Pesquisas com células-tronco embrionárias, união civil homoafetiva, direito a reivindicar a descriminalização das drogas, punir a violência contra a mulher mesmo sem a denúncia por parte desta foram decisões do Supremo que garantiram mais direitos. Não perguntei para o crucifixo que está à espreita no plenário do STF se todas essas decisões demonstram um padrão. Mas há esperança. Meia dúzia de autodeclarados representantes da Verdade (se é que a Verdade existe) não podem decidir se o restante da população terá ou não dignidade.

E não sou eu quem diz isso. Em Mateus, capítulo 22, versículo 21, o livro sagrado do cristianismo deixa bem claro o que o pessoal de hoje quer fazer de conta que não entende: “Dai, pois, a César o que é de César e a Deus, o que é de Deus”. Ou, do popular, cada um no seu quadrado.
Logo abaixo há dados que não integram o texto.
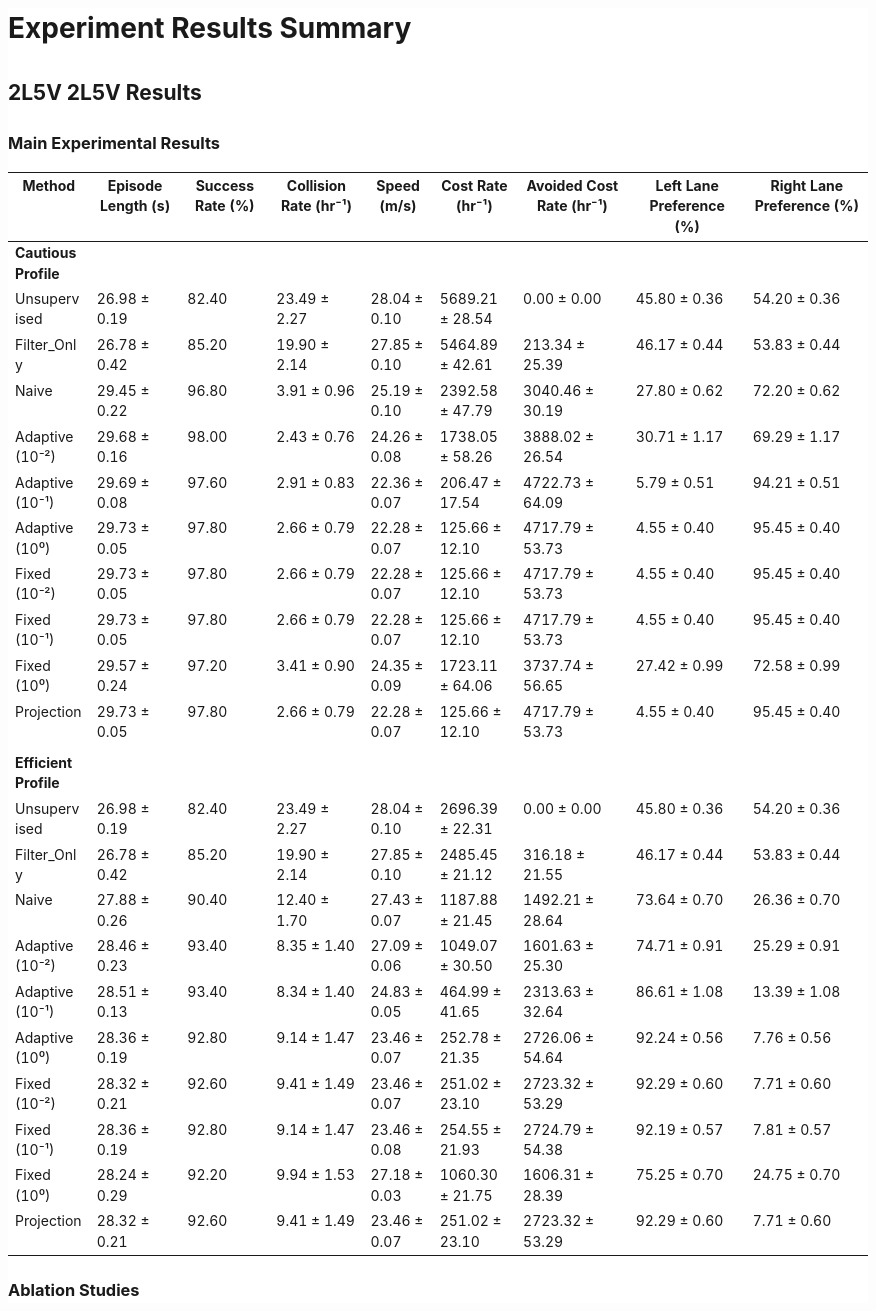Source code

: # Experiment Results Summary

## 2L5V 2L5V Results


### Main Experimental Results

| Method | Episode Length (s) | Success Rate (%) | Collision Rate (hr⁻¹) | Speed (m/s) | Cost Rate (hr⁻¹) | Avoided Cost Rate (hr⁻¹) | Left Lane Preference (%) | Right Lane Preference (%) |
|---|---|---|---|---|---|---|---|---|
| **Cautious Profile** |  |  |  |  |  |  |  |  |
| Unsupervised | 26.98 ± 0.19 | 82.40 | 23.49 ± 2.27 | 28.04 ± 0.10 | 5689.21 ± 28.54 | 0.00 ± 0.00 | 45.80 ± 0.36 | 54.20 ± 0.36 |
| Filter_Only | 26.78 ± 0.42 | 85.20 | 19.90 ± 2.14 | 27.85 ± 0.10 | 5464.89 ± 42.61 | 213.34 ± 25.39 | 46.17 ± 0.44 | 53.83 ± 0.44 |
| Naive | 29.45 ± 0.22 | 96.80 | 3.91 ± 0.96 | 25.19 ± 0.10 | 2392.58 ± 47.79 | 3040.46 ± 30.19 | 27.80 ± 0.62 | 72.20 ± 0.62 |
| Adaptive (10⁻²) | 29.68 ± 0.16 | 98.00 | 2.43 ± 0.76 | 24.26 ± 0.08 | 1738.05 ± 58.26 | 3888.02 ± 26.54 | 30.71 ± 1.17 | 69.29 ± 1.17 |
| Adaptive (10⁻¹) | 29.69 ± 0.08 | 97.60 | 2.91 ± 0.83 | 22.36 ± 0.07 | 206.47 ± 17.54 | 4722.73 ± 64.09 | 5.79 ± 0.51 | 94.21 ± 0.51 |
| Adaptive (10⁰) | 29.73 ± 0.05 | 97.80 | 2.66 ± 0.79 | 22.28 ± 0.07 | 125.66 ± 12.10 | 4717.79 ± 53.73 | 4.55 ± 0.40 | 95.45 ± 0.40 |
| Fixed (10⁻²) | 29.73 ± 0.05 | 97.80 | 2.66 ± 0.79 | 22.28 ± 0.07 | 125.66 ± 12.10 | 4717.79 ± 53.73 | 4.55 ± 0.40 | 95.45 ± 0.40 |
| Fixed (10⁻¹) | 29.73 ± 0.05 | 97.80 | 2.66 ± 0.79 | 22.28 ± 0.07 | 125.66 ± 12.10 | 4717.79 ± 53.73 | 4.55 ± 0.40 | 95.45 ± 0.40 |
| Fixed (10⁰) | 29.57 ± 0.24 | 97.20 | 3.41 ± 0.90 | 24.35 ± 0.09 | 1723.11 ± 64.06 | 3737.74 ± 56.65 | 27.42 ± 0.99 | 72.58 ± 0.99 |
| Projection | 29.73 ± 0.05 | 97.80 | 2.66 ± 0.79 | 22.28 ± 0.07 | 125.66 ± 12.10 | 4717.79 ± 53.73 | 4.55 ± 0.40 | 95.45 ± 0.40 |
|  |  |  |  |  |  |  |  |  |
| **Efficient Profile** |  |  |  |  |  |  |  |  |
| Unsupervised | 26.98 ± 0.19 | 82.40 | 23.49 ± 2.27 | 28.04 ± 0.10 | 2696.39 ± 22.31 | 0.00 ± 0.00 | 45.80 ± 0.36 | 54.20 ± 0.36 |
| Filter_Only | 26.78 ± 0.42 | 85.20 | 19.90 ± 2.14 | 27.85 ± 0.10 | 2485.45 ± 21.12 | 316.18 ± 21.55 | 46.17 ± 0.44 | 53.83 ± 0.44 |
| Naive | 27.88 ± 0.26 | 90.40 | 12.40 ± 1.70 | 27.43 ± 0.07 | 1187.88 ± 21.45 | 1492.21 ± 28.64 | 73.64 ± 0.70 | 26.36 ± 0.70 |
| Adaptive (10⁻²) | 28.46 ± 0.23 | 93.40 | 8.35 ± 1.40 | 27.09 ± 0.06 | 1049.07 ± 30.50 | 1601.63 ± 25.30 | 74.71 ± 0.91 | 25.29 ± 0.91 |
| Adaptive (10⁻¹) | 28.51 ± 0.13 | 93.40 | 8.34 ± 1.40 | 24.83 ± 0.05 | 464.99 ± 41.65 | 2313.63 ± 32.64 | 86.61 ± 1.08 | 13.39 ± 1.08 |
| Adaptive (10⁰) | 28.36 ± 0.19 | 92.80 | 9.14 ± 1.47 | 23.46 ± 0.07 | 252.78 ± 21.35 | 2726.06 ± 54.64 | 92.24 ± 0.56 | 7.76 ± 0.56 |
| Fixed (10⁻²) | 28.32 ± 0.21 | 92.60 | 9.41 ± 1.49 | 23.46 ± 0.07 | 251.02 ± 23.10 | 2723.32 ± 53.29 | 92.29 ± 0.60 | 7.71 ± 0.60 |
| Fixed (10⁻¹) | 28.36 ± 0.19 | 92.80 | 9.14 ± 1.47 | 23.46 ± 0.08 | 254.55 ± 21.93 | 2724.79 ± 54.38 | 92.19 ± 0.57 | 7.81 ± 0.57 |
| Fixed (10⁰) | 28.24 ± 0.29 | 92.20 | 9.94 ± 1.53 | 27.18 ± 0.03 | 1060.30 ± 21.75 | 1606.31 ± 28.39 | 75.25 ± 0.70 | 24.75 ± 0.70 |
| Projection | 28.32 ± 0.21 | 92.60 | 9.41 ± 1.49 | 23.46 ± 0.07 | 251.02 ± 23.10 | 2723.32 ± 53.29 | 92.29 ± 0.60 | 7.71 ± 0.60 |

### Ablation Studies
Em tempo: tenho a impressão de que Gilberto Carvalho fala mais do que a sua chefe gostaria. Mas, de qualquer forma, ele tem imunidade por ser os olhos e os ouvidos de Lula, além de ter a responsabilidade de segurar a pressão dos movimentos sociais. E tem sido útil para o governo no gerenciamento de crises. Defendeu o compromisso do setor sucroalcooleiro para a melhoria das condições trabalhistas – mesmo que seja um acordo que não traz nada de novo, além de promover a imagem do empresariado lá fora. Participou da costura de um acordo com o setor da construção civil para que eventos como os protestos nas obras da usina de Jirau não se repetissem – mesmo que as causas do problema não tenham sido resolvidas, a ponto de operários de grandes obras fazerem greves em todo o país. Fez o meio de campo de declarações com o governo de São Paulo após a desocupação desastrada da comunidade do Pinheirinho – num vai-e-vém mais indeciso do que a política convém. Isso sem contar sua atuação para garantir que a Usina Hidrelétrica de Belo Monte saia do papel – tentando contornar as críticas da sociedade civil para que se cumpram condicionantes e oitivas públicas.